__Tasks to complete__.
[1] Answer the following about the HBASE-7339 comment:
(a) What name appears in the header line as the author of the comment?
(b) During what kind of testing was the problem encountered?
(c) Under the first suggested solution, what should happen if treating the file as a link fails?
[2] Resume the HBASE-7339 comment from its final line.

** Document segment follows **

You are viewing a plain text version of this content. The canonical link for it is here.
Posted to issues@hbase.apache.org by "Jonathan Hsieh (JIRA)" <ji...@apache.org> on 2012/12/12 21:04:20 UTC

[jira] [Commented] (HBASE-7339) Splitting a hfilelink causes region servers to go down.

    [ https://issues.apache.org/jira/browse/HBASE-7339?page=com.atlassian.jira.plugin.system.issuetabpanels:comment-tabpanel&focusedCommentId=13530267#comment-13530267 ] 

Jonathan Hsieh commented on HBASE-7339:
---------------------------------------

This was encountered when testing online snapshots, but will affect offline snapshots as well.

Suggested solutions:
1) Make opening the hfile-link daughter reference more robust, by attempting to treat as a reference if treating as link fails.  Hacky but "should" work.
2) Change the regex's used to differentiate references and hfilelinks more strict so that we can differentiate. Hacky, not sure if it will work.

** End of Document segment **
** Given information follows **

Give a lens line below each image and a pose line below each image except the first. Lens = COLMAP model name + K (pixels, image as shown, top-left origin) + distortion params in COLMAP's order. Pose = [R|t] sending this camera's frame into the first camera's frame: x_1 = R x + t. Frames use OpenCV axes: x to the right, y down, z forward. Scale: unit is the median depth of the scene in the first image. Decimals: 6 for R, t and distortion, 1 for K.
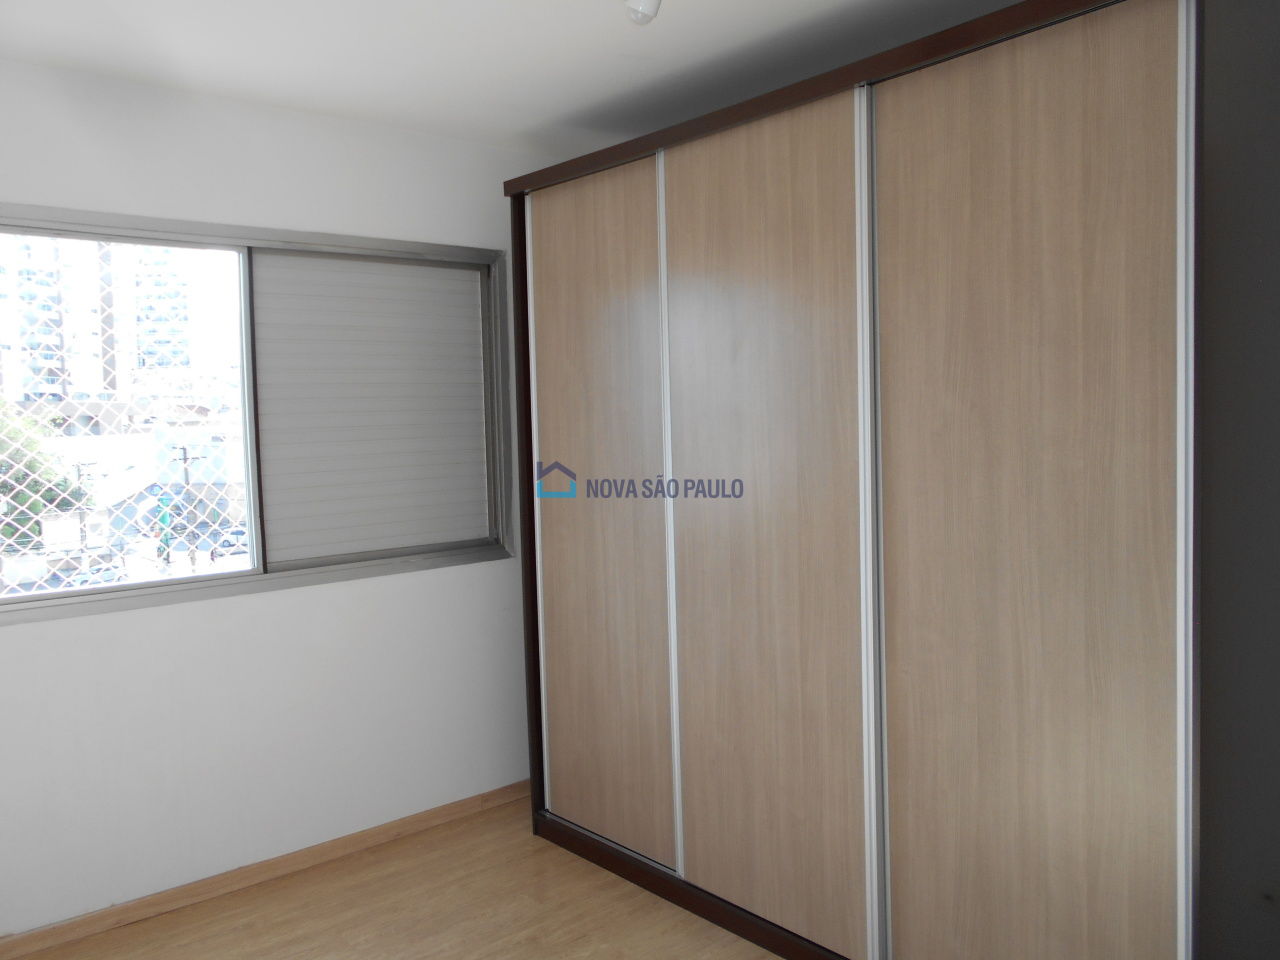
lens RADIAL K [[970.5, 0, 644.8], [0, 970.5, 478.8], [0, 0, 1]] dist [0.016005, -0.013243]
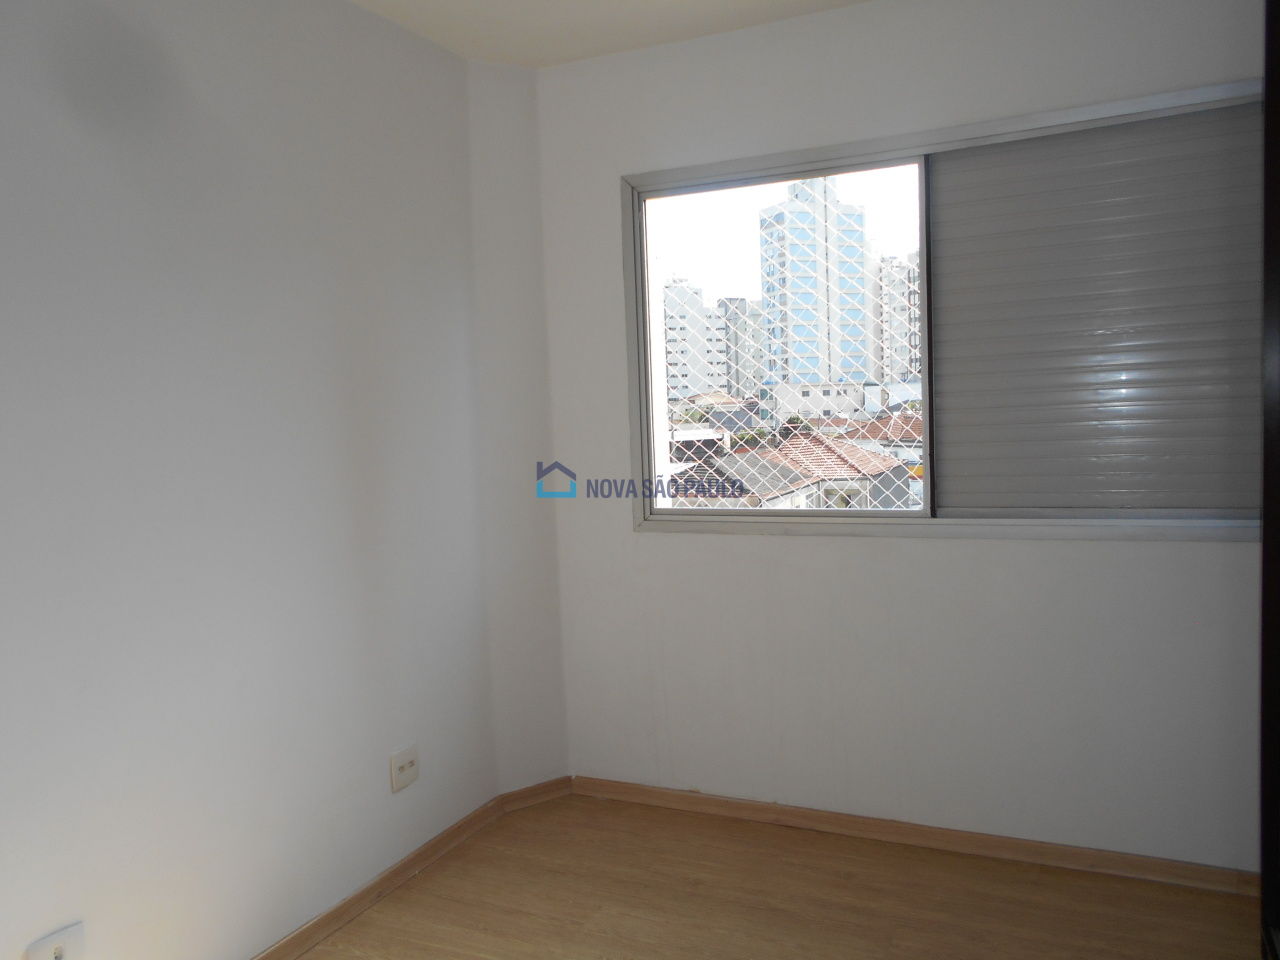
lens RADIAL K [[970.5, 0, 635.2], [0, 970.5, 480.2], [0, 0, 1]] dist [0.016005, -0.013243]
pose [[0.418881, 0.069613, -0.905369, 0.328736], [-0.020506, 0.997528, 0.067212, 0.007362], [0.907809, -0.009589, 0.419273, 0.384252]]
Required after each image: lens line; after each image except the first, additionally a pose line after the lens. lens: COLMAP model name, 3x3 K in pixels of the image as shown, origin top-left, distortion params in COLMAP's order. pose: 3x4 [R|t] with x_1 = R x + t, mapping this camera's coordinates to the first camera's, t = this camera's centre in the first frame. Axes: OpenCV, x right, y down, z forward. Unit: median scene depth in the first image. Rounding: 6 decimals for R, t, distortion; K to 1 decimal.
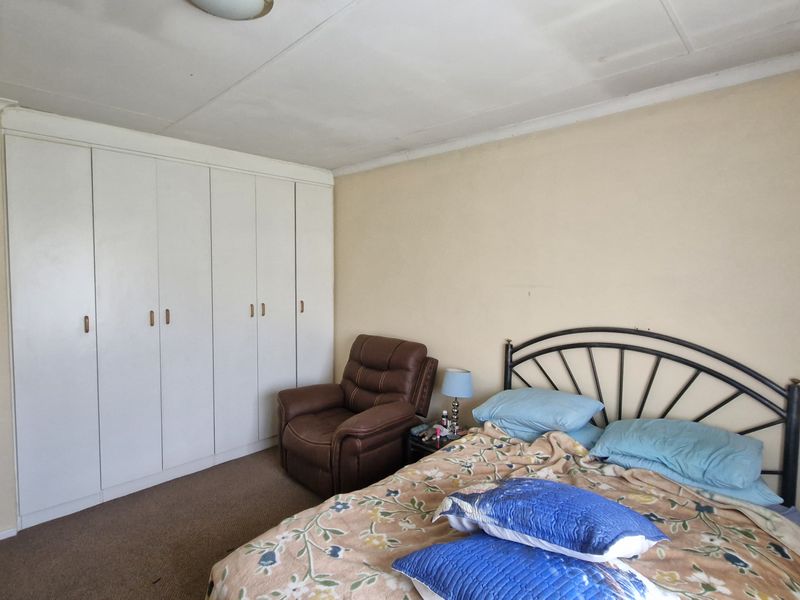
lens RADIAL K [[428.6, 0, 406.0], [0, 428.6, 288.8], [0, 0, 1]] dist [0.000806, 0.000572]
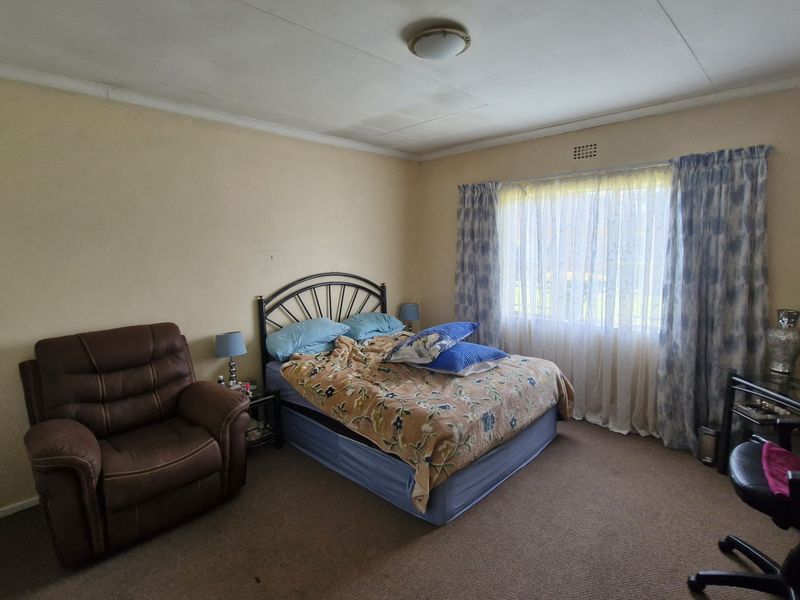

** End of Given information **

__Expected results__.
[1]
(a) Jonathan Hsieh
(b) Testing online snapshots
(c) It should be treated as a reference.

[2]
3) Change daughter reference link file name to be more robust.  Currently '<hfile>.<parentregion>', maybe chanage to '<hfile>@<parentregion>'. This would then allow '<hfile>-<region>-<table>@<parentreigon>' to be interpreted correctly.  This is the "right way" but breaks compatibility

Other follow-ons -- ideally we are more robust by quarantining a bad region or hfiles/linksfiles if it has killed a few nodes in the cluster.
                
> Splitting a hfilelink causes region servers to go down.
> -------------------------------------------------------
>
>                 Key: HBASE-7339
>                 URL: https://issues.apache.org/jira/browse/HBASE-7339
>             Project: HBase
>          Issue Type: Sub-task
>          Components: snapshots
>    Affects Versions: hbase-6055
>            Reporter: Jonathan Hsieh
>            Assignee: Jonathan Hsieh
>            Priority: Blocker
>             Fix For: hbase-6055
>
>
> Steps:
> - Have a single region table 15 hfiles in it.
> - Snapshot it.
> - Clone a snapshot 
> - region post-open task attempts to compact region.  policy does not compact all files. (default seems to be 10)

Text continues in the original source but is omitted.